My kids, however, thought it was the best toy ever. A bunch of empty bottles with weird two-part caps! and tubes! and horns!, oh my!
I know what I'm doing with that thing when I'm done with it.
I realize that some women are expert pumpers (I bow to you, mamas), but I personally have the hardest time letting down with the breast pump no matter how much "it stimulates the sucking of a small newborn baby."
Sorry. That big plastic cone shaped thing does not a baby mouth make.
But I have something to attend this weekend that sort of requires that I leave the baby home for a couple of hours, so I figured I should probably pump some milk and let my husband try to give her a bottle.
That in itself is anxiety provoking enough since none of my kids have been the best bottle takers, or as I learned, just never good nervous daddy holding the bottle like someone just handed them a gigantic vibrating dildo takers.

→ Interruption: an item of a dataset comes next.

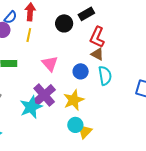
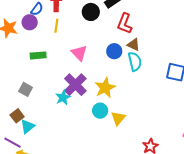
brown triangle: (97, 54) -> (134, 45), moved
blue circle: (81, 71) -> (114, 51), moved
cyan star: (31, 107) -> (63, 97), size x0.7
cyan circle: (75, 125) -> (100, 111), moved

Yes, it's as awkward as it sounds.
And worse, he can do absolutely NOTHING else but feed the baby. Or hold the baby. Or hold and feed the baby. Maybe.
Meanwhile, I think I may have just talked myself out of leaving the baby on Saturday.

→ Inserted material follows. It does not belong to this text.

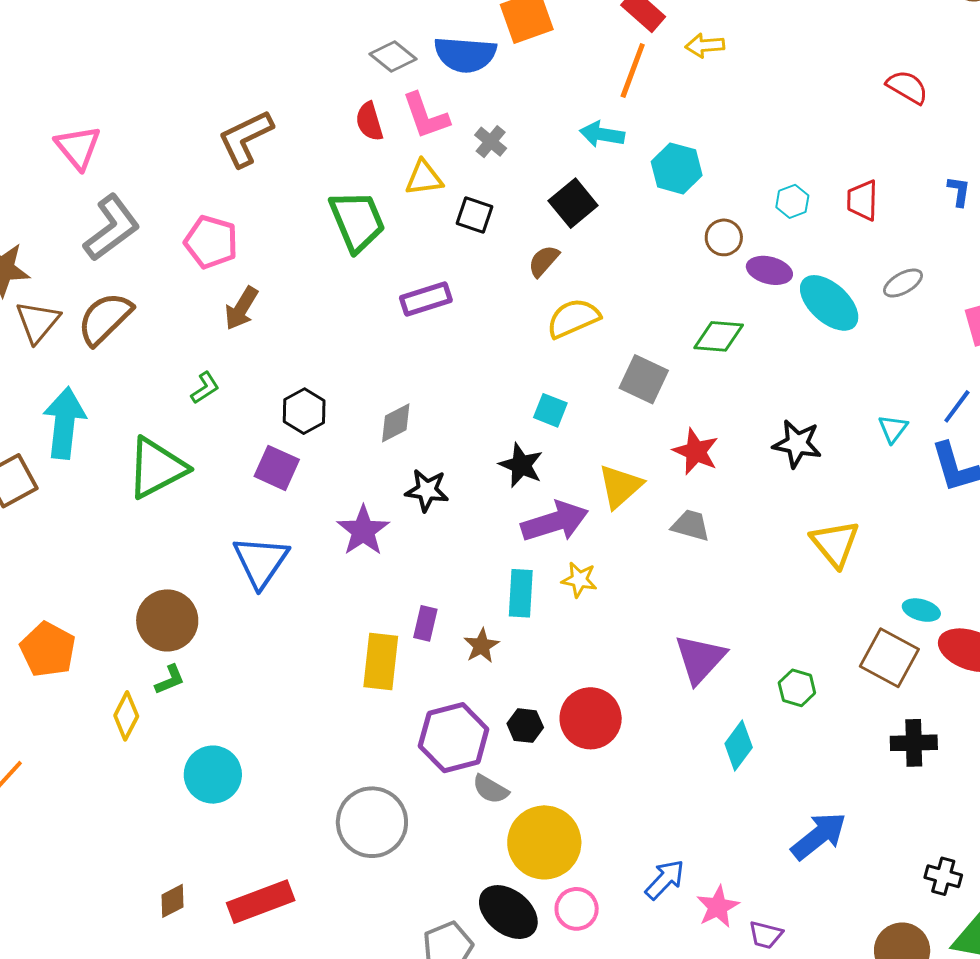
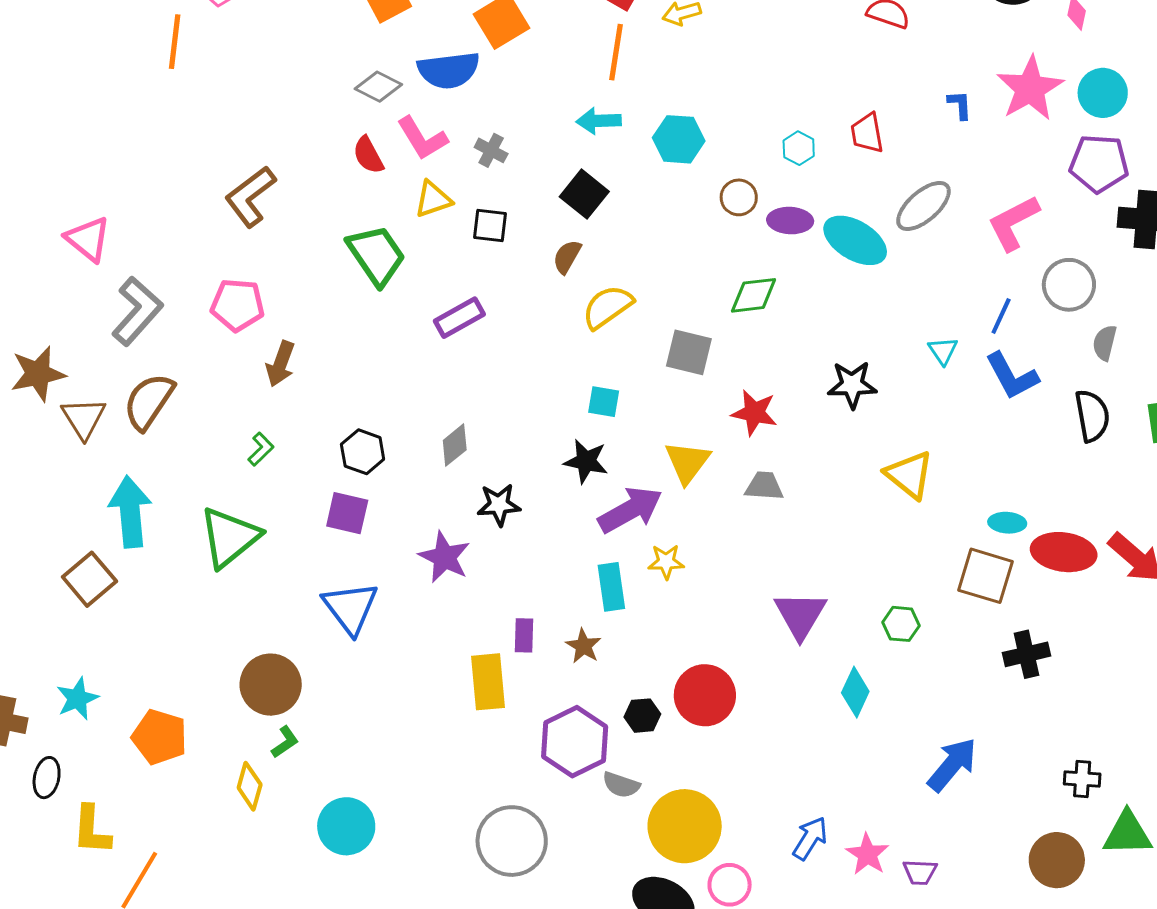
gray ellipse: (903, 283) -> (923, 206), size x1.5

And so, I dug open my new pump, the kids using the horns like kazoos all around me, and started pumping. Or really, what should be called "boob torture device that simulates squeezing water from a rock except not as pleasant."
I even tried nursing Bridget on one side so I could let down on the other.
No such luck. Though I did, for a moment, feel like I was nursing twins.
Five second solidarity, nursing twin mamas.
So as the milk dripped ever so slowly into the bottle, I noticed my son staring at it. And rightfully so - you don't actually see the milk when you're breastfeeding the baby and I imagine if you're used to milk coming out of a cardboard container in the fridge, well, it's pretty weird.
He looked at me. Then my boob. Then at me again,
"I can't believe boobs can do that!!!"
If only to be a fly on the wall at my son's school tomorrow.